#### Source

# I need feedback on the religions I've created



## Ankari (Apr 11, 2012)

Hello folks, 

I'm new to this site but I like what I see so far.  I am currently building a world and would like your feedback on what I've created so far.  I am placing all my material online to set the stage for greater things.  Anyway, I need your help with the religions section of the site.  If you would like to look at the other sections please do so knowing that I will probably modify much of the material there as they are first drafts of a thought.  Please take a look at callofheroes.com - Home and go to the religions menu and give me your thoughts on what I've written.  As a note I do much of my writing late night so there will be tons of grammatical errors.  I've hired an editor to fix all those annoying errors.  I just need your help with the feel, the plausibility of the religions I've created.

Thanks!

Sean Warrad
callofheroes.com - Home


----------



## unwittytitle (Apr 11, 2012)

Unfortunately I’m in the process of crafting the cultures and religions in my own fantasy world and  I didn’t want your work to influence my own, so I only read one section.  However, that section on Boden was incredibly detailed and thorough.  

I like how you have even thought about the language, noting that Boden translates into “faith”.  The actual mythology behind the religion is solid (even if it wasn’t that’s ok because many of our real world religions are riddled with holes and paradoxes).   Because it’s a religion that's focused on atonement the strictness fits well.  The Cutting ritual is a nice twist, however I’m unsure exactly how the marking of the special animal came about.  If it’s just a way to absolve their own guilt then I would ask why they didn’t just extent that sanctity to all animals and adopt a more nonviolent stance (a la Jainism).  But perhaps I’m just misreading the section.  Good work regardless


----------



## Ankari (Apr 11, 2012)

Thanks for reading it.  Someone else I know questioned the marking of the special animal.  The reason is to acknowledge the gift of Husbandry from the House of Light.  Since their ancestors ultimately chose the House of Night they feel the need to redeem themselves by acknowledging the gifts from the House of Light.  I may have to rethink how they would do this if enough people question this.

Thanks!


----------



## Queshire (Apr 11, 2012)

I'd help, but I'm too lazy to click the link to the other site. ^^ If you have specific concerns or questions then ask and I'll try to help to the bes of my ability, but I'm not about to go some place for a random infodump, sorry.


----------



## Centerfield97 (Apr 11, 2012)

Wow this is all very impressive.  I'll give it a more thorough read tonight!


----------



## Ankari (Apr 11, 2012)

Centerfield97 said:


> Wow this is all very impressive.  I'll give it a more thorough read tonight!



Very much appreciated.  I await your feedback.

Thanks!


----------



## Alex97 (Apr 11, 2012)

I only read a bit but I thought it was reallly good from what I've seen so far.  You can use the diversity between the different religions to build conflict politically or racially which might help the plot.

########
#### Given records

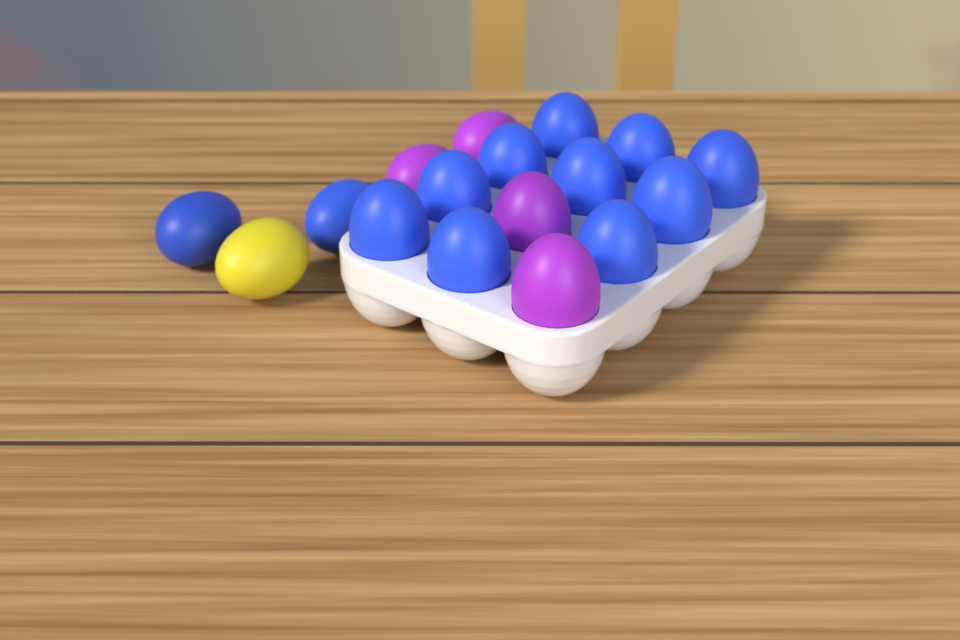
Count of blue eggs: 12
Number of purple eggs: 4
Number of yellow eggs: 1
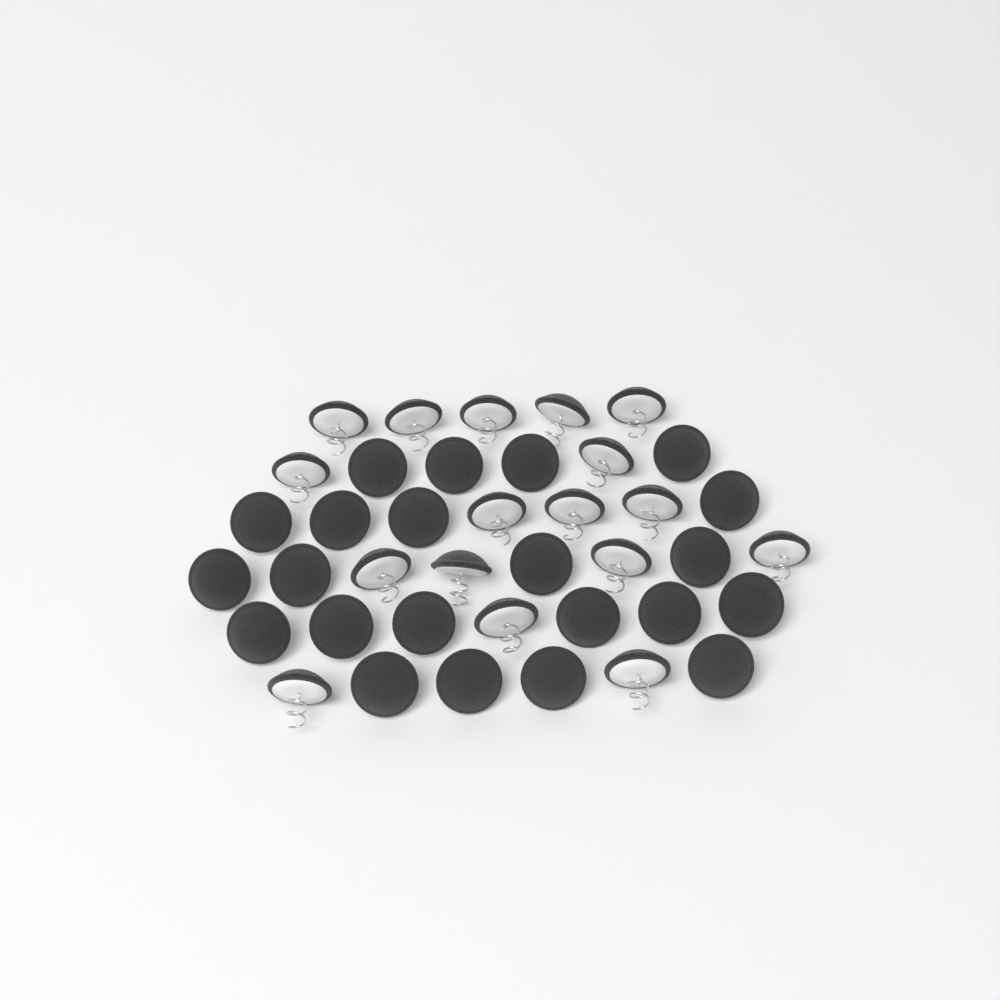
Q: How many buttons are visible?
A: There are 39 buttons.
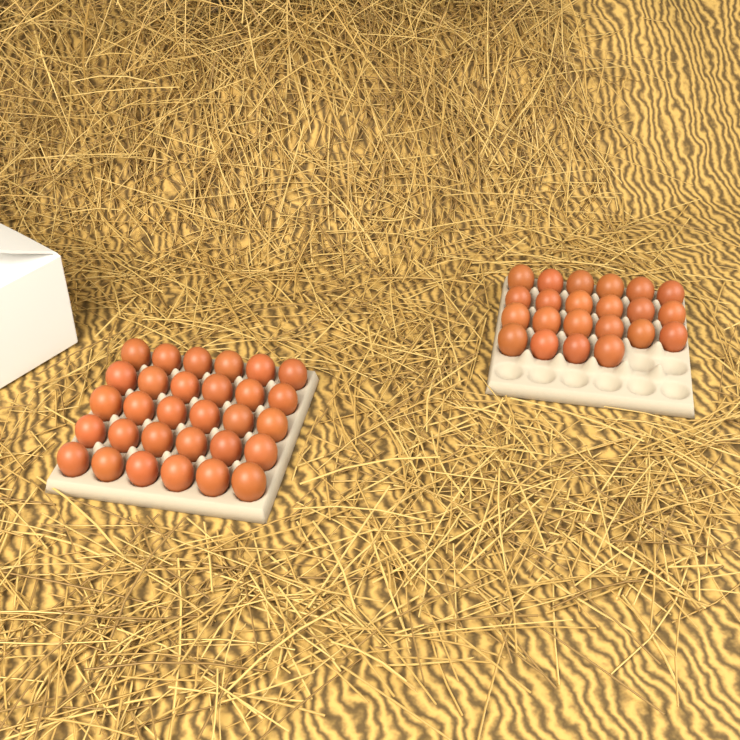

########

# Written exercise 1
From the entries, pull out each line that includes the word "buttons", matching case exactly.
# Written exercise 2
Pick up the forum thread on the invented fantasy-world religions after its last post and write what follows.

# Response 1
Q: How many buttons are visible?
A: There are 39 buttons.

# Response 2
----------



## ThinkerX (Apr 12, 2012)

First thought:  I find the white on black style difficult to read.  Had to highlight each section.

Second thought:  Wow! Expansive and detailed.  Lots more effort expended here than what I see even from many pro authors.  Plenty of opportunity for conflict and alliance between differing religious factions...maybe too much, unless your intending at least a trilogy or a series of books, or several books set within this world.

Third thought:  Several of the religions appear to be heavily 'race reliant'.  'Sylant'? - is that an elf race? being but one example.  Without knowing more about the specific races, judgement in some instances is difficult.

Fourth thought: Many of the religions listed come with their own creation myth, which is good, but the creator is universally potrayed as 'a distant good guy', so to speak.  In the real world mythologies I am familiar with, this is not always the case: the creator God(s) were...basically demonic.  Witness Zeus's parents for example (though Zeus was hardly a shining beacon of virtue himself).  I got the impression I was reading a sort of distorted echo of a 'core' creation tale here with each religion.  

Fifth thought: The extreme fanaticism that comes with a couple of the religions is a nice touch.


----------



## Rikilamaro (Apr 12, 2012)

In my limited time I got as far as Sendeism, which was my particular favorite.  

I must say this is incredibly detailed, and impressive. There is a lot of potential here. Good job!

Did you have specific questions, or something you are having trouble with? There is a lot of information there and you may need help with any number of things so I hesitate to assume. Let me know what you're looking for and I'll be glad to review it.


----------



## Ankari (Apr 12, 2012)

Thanks for the feedback so far guys.  The question I am asking is "how believable would a reader find these faiths to be in a fantasy setting?"  Another question is "Do you find any inconsistencies with what I have written so far?"

To the point about the races; I am sorry about that.  I have commissioned an artist to render my descriptions into character drawings so that you'll have visuals of the races as well as their history, their unique features and their current status in this world.  I will share that with you guys as it becomes available.  I am working on two races now: the Sylant and the Kasari.  It should be up within a few weeks.

But back to the religions.  As to the point of the good guy god, I have to research that angle. In _Kastis_ I have a complex god structure where the good guy god is only the creator and judge but the people actually follow the third tier of gods which can be both good or evil.  The seven Vices serve as both a point of contention and the ability to worship deities that are evil.   I have one final religion to create before I move onto other things, perhaps, it it fits I can try a not so good guy creator god.  Do you have any examples of such religions, either fantasy based or real?


----------



## ThinkerX (Apr 12, 2012)

> I have one final religion to create before I move onto other things, perhaps, it it fits I can try a not so good guy creator god. Do you have any examples of such religions, either fantasy based or real?



Best fantasy example I can come up with off hand is Lovecrafts 'Azathoth' - a God that created everything, only to render itself nearly mindless in the process.  Azathoth was put in a deep sleep through the weird music of servitor godlings, but is quite capable of ending the world on a whim should he ever awaken (and he does stir now and again). 

Ye olde line middle eastern creator deities also had some nasty reputations.  Best known of these is the biblical God - yes, he created the world in seven days (if you go by the literal reading), but he also flooded the entire planet, killing nearly everybody and everything. The same myth cycle is repeated with the Sumerian pantheon as well, plus there is the example of Zeus I gave earlier - his parents, the mythical creators of everything, were downright horrid.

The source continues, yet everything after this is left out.